• **REQUIRED ACTION**
Scan the records below and copy every line that contains the string "testPostGreet".

• **TASK INPUTS**
^^^^^^^^^^^^^^^^

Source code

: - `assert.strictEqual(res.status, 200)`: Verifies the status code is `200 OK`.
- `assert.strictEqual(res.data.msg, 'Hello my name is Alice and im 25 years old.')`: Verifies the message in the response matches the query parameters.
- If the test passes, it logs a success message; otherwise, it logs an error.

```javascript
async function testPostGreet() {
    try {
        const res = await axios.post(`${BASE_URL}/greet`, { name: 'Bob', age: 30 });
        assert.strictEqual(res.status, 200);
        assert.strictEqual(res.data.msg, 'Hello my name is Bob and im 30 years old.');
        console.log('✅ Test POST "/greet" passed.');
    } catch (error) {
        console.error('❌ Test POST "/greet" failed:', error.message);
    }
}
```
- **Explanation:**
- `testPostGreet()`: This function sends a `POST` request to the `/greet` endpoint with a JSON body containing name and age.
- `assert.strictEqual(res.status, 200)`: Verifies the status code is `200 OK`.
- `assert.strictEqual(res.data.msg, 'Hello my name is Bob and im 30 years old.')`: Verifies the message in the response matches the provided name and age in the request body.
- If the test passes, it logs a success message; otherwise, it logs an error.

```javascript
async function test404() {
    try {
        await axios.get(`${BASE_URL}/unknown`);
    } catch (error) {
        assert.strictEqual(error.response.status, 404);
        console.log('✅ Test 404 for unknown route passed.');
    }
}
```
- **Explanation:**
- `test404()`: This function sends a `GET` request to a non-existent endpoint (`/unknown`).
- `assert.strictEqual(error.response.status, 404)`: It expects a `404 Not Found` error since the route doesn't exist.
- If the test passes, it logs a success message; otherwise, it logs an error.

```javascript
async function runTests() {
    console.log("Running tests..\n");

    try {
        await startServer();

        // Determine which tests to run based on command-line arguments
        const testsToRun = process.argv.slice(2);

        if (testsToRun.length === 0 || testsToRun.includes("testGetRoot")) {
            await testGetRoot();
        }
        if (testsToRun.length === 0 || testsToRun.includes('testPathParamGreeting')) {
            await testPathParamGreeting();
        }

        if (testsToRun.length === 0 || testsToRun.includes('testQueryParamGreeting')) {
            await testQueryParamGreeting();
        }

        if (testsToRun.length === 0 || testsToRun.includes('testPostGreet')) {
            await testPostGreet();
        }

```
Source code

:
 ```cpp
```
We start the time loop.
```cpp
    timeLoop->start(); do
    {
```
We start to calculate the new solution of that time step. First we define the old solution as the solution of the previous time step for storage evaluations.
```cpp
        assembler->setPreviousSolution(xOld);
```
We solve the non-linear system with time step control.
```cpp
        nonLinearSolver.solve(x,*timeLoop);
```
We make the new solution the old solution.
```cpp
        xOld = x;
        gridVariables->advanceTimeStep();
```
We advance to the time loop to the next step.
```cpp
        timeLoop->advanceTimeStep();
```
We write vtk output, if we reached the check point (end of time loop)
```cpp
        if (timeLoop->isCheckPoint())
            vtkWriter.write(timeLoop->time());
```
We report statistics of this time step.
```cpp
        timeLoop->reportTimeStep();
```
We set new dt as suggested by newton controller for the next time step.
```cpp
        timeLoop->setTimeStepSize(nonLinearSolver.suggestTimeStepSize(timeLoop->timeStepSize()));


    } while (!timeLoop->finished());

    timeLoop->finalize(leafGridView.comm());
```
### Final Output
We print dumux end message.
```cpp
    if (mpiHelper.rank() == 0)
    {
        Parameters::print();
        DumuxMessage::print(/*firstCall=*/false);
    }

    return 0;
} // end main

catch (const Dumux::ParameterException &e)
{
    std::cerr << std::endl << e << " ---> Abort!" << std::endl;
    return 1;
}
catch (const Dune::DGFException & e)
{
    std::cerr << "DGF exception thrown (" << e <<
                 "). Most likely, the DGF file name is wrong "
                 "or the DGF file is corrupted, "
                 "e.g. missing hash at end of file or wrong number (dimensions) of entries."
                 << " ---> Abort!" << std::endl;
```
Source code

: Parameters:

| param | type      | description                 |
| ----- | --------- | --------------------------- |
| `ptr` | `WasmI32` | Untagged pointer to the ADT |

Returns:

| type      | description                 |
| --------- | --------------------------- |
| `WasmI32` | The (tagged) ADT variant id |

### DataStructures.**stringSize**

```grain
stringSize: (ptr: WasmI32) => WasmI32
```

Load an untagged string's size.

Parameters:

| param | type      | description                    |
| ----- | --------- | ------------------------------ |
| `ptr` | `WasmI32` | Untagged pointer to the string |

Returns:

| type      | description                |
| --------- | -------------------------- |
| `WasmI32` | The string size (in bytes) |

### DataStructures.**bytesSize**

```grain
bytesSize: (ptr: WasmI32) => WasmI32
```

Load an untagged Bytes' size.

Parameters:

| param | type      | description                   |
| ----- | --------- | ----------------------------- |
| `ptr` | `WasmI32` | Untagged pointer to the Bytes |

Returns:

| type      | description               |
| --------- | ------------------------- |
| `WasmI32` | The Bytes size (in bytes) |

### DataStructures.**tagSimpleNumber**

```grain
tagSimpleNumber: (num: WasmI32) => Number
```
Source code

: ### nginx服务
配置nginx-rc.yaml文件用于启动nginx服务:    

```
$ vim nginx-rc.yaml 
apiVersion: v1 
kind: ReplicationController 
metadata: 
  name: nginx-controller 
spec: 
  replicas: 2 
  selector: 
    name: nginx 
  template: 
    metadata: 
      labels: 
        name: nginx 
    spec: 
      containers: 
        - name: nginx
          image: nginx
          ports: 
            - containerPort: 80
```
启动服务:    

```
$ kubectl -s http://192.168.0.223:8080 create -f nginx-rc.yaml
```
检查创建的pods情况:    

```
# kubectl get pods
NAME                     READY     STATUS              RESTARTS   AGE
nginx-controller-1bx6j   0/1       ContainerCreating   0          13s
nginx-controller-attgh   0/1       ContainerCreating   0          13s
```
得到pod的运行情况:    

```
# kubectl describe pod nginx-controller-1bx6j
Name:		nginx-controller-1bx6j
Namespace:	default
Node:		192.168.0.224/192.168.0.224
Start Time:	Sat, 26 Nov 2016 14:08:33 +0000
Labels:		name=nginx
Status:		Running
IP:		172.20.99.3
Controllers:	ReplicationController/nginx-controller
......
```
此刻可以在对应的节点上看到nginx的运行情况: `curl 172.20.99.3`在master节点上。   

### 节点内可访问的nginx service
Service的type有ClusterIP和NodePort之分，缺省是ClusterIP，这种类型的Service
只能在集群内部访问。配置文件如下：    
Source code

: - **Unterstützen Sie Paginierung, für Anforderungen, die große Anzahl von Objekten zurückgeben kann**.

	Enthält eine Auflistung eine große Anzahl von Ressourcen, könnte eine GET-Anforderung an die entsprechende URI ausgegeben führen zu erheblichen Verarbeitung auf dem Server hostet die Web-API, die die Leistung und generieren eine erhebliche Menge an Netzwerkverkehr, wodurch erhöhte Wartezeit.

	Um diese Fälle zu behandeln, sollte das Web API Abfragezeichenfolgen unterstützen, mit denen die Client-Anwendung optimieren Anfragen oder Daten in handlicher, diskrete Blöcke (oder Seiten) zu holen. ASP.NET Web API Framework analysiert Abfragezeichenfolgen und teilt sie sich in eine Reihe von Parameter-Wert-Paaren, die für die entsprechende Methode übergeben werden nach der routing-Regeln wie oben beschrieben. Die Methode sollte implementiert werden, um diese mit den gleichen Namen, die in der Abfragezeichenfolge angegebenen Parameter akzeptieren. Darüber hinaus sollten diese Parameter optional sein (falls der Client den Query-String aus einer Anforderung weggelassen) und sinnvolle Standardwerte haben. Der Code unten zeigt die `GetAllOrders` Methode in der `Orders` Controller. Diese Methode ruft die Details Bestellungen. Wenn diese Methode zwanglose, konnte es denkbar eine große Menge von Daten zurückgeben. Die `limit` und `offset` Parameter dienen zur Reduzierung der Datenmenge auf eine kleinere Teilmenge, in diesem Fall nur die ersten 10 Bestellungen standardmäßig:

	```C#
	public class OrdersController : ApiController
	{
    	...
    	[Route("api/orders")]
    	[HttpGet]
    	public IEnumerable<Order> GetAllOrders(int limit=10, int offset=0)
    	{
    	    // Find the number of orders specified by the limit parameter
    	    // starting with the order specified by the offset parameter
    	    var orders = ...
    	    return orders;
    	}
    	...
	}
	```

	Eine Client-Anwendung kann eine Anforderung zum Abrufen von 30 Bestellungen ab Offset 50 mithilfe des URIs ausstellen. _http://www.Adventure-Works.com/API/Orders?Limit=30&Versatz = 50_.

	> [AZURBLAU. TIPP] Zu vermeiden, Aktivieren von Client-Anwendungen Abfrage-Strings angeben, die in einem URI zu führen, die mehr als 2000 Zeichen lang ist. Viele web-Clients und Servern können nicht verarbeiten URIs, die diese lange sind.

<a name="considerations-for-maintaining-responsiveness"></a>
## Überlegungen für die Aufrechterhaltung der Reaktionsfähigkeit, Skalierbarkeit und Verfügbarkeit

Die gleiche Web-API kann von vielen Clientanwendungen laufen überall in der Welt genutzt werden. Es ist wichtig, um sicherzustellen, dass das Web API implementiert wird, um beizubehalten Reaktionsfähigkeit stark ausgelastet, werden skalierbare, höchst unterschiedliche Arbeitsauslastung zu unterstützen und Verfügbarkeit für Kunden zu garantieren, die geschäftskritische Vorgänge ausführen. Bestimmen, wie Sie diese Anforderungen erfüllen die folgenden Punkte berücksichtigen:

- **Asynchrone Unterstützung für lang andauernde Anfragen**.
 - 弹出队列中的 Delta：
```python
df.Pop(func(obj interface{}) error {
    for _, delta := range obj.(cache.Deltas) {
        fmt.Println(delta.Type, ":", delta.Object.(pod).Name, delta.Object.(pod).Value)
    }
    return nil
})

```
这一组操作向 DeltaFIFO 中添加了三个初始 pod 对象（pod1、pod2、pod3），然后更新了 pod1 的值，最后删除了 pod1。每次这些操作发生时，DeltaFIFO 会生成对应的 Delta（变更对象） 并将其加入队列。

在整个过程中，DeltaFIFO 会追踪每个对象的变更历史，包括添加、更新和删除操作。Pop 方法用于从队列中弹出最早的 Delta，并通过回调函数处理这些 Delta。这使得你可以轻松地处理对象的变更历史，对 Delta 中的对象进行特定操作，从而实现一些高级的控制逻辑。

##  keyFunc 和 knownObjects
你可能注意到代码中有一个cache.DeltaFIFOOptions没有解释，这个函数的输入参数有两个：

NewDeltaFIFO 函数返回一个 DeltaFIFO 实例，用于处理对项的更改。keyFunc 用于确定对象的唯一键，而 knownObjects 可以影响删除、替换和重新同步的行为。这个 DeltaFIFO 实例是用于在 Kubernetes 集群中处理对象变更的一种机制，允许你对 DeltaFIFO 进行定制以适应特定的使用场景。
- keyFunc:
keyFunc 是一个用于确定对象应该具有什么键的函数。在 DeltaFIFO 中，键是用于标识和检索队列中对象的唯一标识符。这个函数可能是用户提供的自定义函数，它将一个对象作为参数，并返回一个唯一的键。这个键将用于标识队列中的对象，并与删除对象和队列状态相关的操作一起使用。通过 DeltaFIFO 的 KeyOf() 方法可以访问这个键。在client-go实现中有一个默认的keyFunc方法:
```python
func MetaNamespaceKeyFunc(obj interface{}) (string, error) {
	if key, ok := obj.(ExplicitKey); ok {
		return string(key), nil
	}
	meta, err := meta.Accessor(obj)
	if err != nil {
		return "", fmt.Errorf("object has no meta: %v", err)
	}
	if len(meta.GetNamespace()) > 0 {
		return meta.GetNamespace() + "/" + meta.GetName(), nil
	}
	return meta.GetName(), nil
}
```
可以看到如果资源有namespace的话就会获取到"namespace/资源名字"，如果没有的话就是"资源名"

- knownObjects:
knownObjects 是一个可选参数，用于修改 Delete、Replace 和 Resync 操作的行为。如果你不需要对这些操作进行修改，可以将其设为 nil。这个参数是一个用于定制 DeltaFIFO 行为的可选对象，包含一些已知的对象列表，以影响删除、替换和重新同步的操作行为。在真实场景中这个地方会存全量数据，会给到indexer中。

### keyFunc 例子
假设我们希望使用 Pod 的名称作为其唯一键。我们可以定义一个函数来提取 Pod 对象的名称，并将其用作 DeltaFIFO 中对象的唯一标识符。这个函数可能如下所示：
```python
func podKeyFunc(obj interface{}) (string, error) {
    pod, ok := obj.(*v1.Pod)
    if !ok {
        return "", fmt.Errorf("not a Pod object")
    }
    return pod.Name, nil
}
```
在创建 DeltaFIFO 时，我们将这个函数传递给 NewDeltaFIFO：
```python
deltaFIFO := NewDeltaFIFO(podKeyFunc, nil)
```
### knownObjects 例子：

^^^^^^^^^^^^^^^^

• **TASK OUTPUT**
async function testPostGreet() {
- `testPostGreet()`: This function sends a `POST` request to the `/greet` endpoint with a JSON body containing name and age.
        if (testsToRun.length === 0 || testsToRun.includes('testPostGreet')) {
            await testPostGreet();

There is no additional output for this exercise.